Il percorso nel Parco del Beigua si sviluppa in piano, intervallato da moderati saliscendi; il sentiero è a tratti pietroso, a tratti morbido, ora più largo, ora più stretto. A volte più esposto affacciandosi sulla profonda gola che solca la valle, dove posso scorgere il Ponte Negrone, a volte incuneato nel bosco. La segnaletica è puntuale e precisa, e dopo circa un’ora e poco più ecco davanti a me i primi laghetti formati dal Rio Leone. Il rio guizza, salta e scivola tra le grosse pietre e il percorso è divertente, tra piccoli guadi e agili passaggi sulle rocce.

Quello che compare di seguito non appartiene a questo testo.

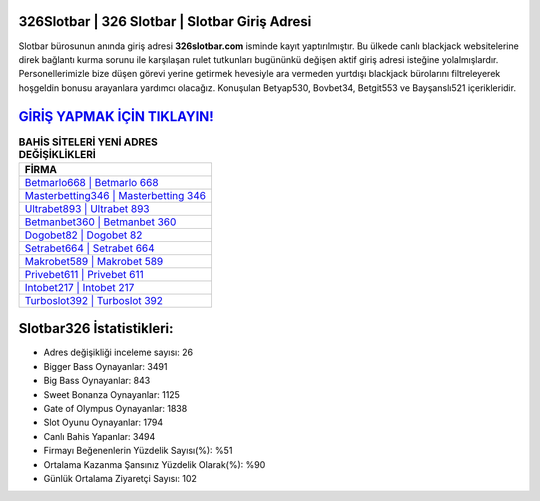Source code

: ﻿326Slotbar | 326 Slotbar | Slotbar Giriş Adresi
===================================

.. image:: images/slotbar-giris.jpg
   :width: 600
   
Slotbar bürosunun anında giriş adresi **326slotbar.com** isminde kayıt yaptırılmıştır. Bu ülkede canlı blackjack websitelerine direk bağlantı kurma sorunu ile karşılaşan rulet tutkunları bugününkü değişen aktif giriş adresi isteğine yolalmışlardır. Personellerimizle bize düşen görevi yerine getirmek hevesiyle ara vermeden yurtdışı blackjack bürolarını filtreleyerek hoşgeldin bonusu arayanlara yardımcı olacağız. Konuşulan Betyap530, Bovbet34, Betgit553 ve Bayşanslı521 içerikleridir.

`GİRİŞ YAPMAK İÇİN TIKLAYIN! <https://cutt.ly/QwVVg2Vk>`_
==============

.. list-table:: **BAHİS SİTELERİ YENİ ADRES DEĞİŞİKLİKLERİ**
   :widths: 100
   :header-rows: 1

   * - FİRMA
   * - `Betmarlo668 | Betmarlo 668 <betmarlo668-betmarlo-668-betmarlo-giris-adresi.html>`_
   * - `Masterbetting346 | Masterbetting 346 <masterbetting346-masterbetting-346-masterbetting-giris-adresi.html>`_
   * - `Ultrabet893 | Ultrabet 893 <ultrabet893-ultrabet-893-ultrabet-giris-adresi.html>`_	 
   * - `Betmanbet360 | Betmanbet 360 <betmanbet360-betmanbet-360-betmanbet-giris-adresi.html>`_	 
   * - `Dogobet82 | Dogobet 82 <dogobet82-dogobet-82-dogobet-giris-adresi.html>`_ 
   * - `Setrabet664 | Setrabet 664 <setrabet664-setrabet-664-setrabet-giris-adresi.html>`_
   * - `Makrobet589 | Makrobet 589 <makrobet589-makrobet-589-makrobet-giris-adresi.html>`_	 
   * - `Privebet611 | Privebet 611 <privebet611-privebet-611-privebet-giris-adresi.html>`_
   * - `Intobet217 | Intobet 217 <intobet217-intobet-217-intobet-giris-adresi.html>`_
   * - `Turboslot392 | Turboslot 392 <turboslot392-turboslot-392-turboslot-giris-adresi.html>`_
	 
Slotbar326 İstatistikleri:
===================================	 
* Adres değişikliği inceleme sayısı: 26
* Bigger Bass Oynayanlar: 3491
* Big Bass Oynayanlar: 843
* Sweet Bonanza Oynayanlar: 1125
* Gate of Olympus Oynayanlar: 1838
* Slot Oyunu Oynayanlar: 1794
* Canlı Bahis Yapanlar: 3494
* Firmayı Beğenenlerin Yüzdelik Sayısı(%): %51
* Ortalama Kazanma Şansınız Yüzdelik Olarak(%): %90
* Günlük Ortalama Ziyaretçi Sayısı: 102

Ed eccomi finalmente al Lago della Tina, con l’impetuosa cascata che lo genera: la Marmitta dei Giganti. E’ largo solo pochi metri, ma è profondo ben sei metri e mezzo, niente male per un piccolo lago montano. La forza impetuosa della corrente del rio Leone, ha scavato il solco nella roccia serpentinica, dal caratteristico colore verde scuro e tipica di tutto il massiccio del Monte Beigua, in cui è incastonato il lago che deve il suo nome alla somiglianza con il profondo contenitore in pietra, usato nelle cartiere per dare forma alla carta, detto appunto “tina”.

Il sole sta scendendo e mi avvisa che devo riprendere il sentiero del rientro; passo dopo passo mi lascio alle spalle la valle e mi riavvicino al mare. Guardo in alto a sinistra e nel cielo bluastro vedo una splendida luna piena, poco al di sopra della sommità del monte su cui si staglia un albero solitario che sembra farle compagnia. Guardo a destra e nel cielo rosso del tramonto, vergato da qualche nuvola, vedo nitido il profilo di Capo Noli.

Ancora pochi passi e la mia escursione è giunta al termine. Un ultimo sguardo verso i monti e poi verso il mare; un gabbiano compie rapide evoluzioni in aria, mentre il sole lentamente compie il suo arco nel cielo.

INFORMAZIONI UTILI

Difficoltà: percorso facile adatto a tutti

Durata: circa 1 ora e 30 minuti da loc. Aguêta

Equipaggiamento: trekking leggero e abbigliamento adeguato

Si tratta di un’escursione molto facile e piacevole, senza dimenticare mai che ci troviamo in un ambiente montano che richiede comunque scarponi e abbigliamento adeguato. Prestare attenzione ai piccoli guadi sul Rio Leone. Come sempre, scarponi ben allacciati, zaino in spalla e buon divertimento!

INDICAZIONI STRADALI

Autostrada A10 Genova – Ventimiglia. Uscita Arenzano.

Appena all’uscita del casello, all’incrocio con la statale svoltare a destra in direzione dell’ospedale. Seguire le indicazioni per Loc. Aguêta. Superate alcune case prendere la deviazione a sinistra che sale in modo deciso. Proseguire lungo la strada in salita fino al ristorante Aguêta. Qui si può lasciare l’auto nel parcheggio sterrato ai lati della strada.

Proseguire a piedi per pochi metri lungo la strada asfaltata fino all’incrocio con il sentiero sterrato dove si trova il tabellone in legno che indica l’inizio del percorso.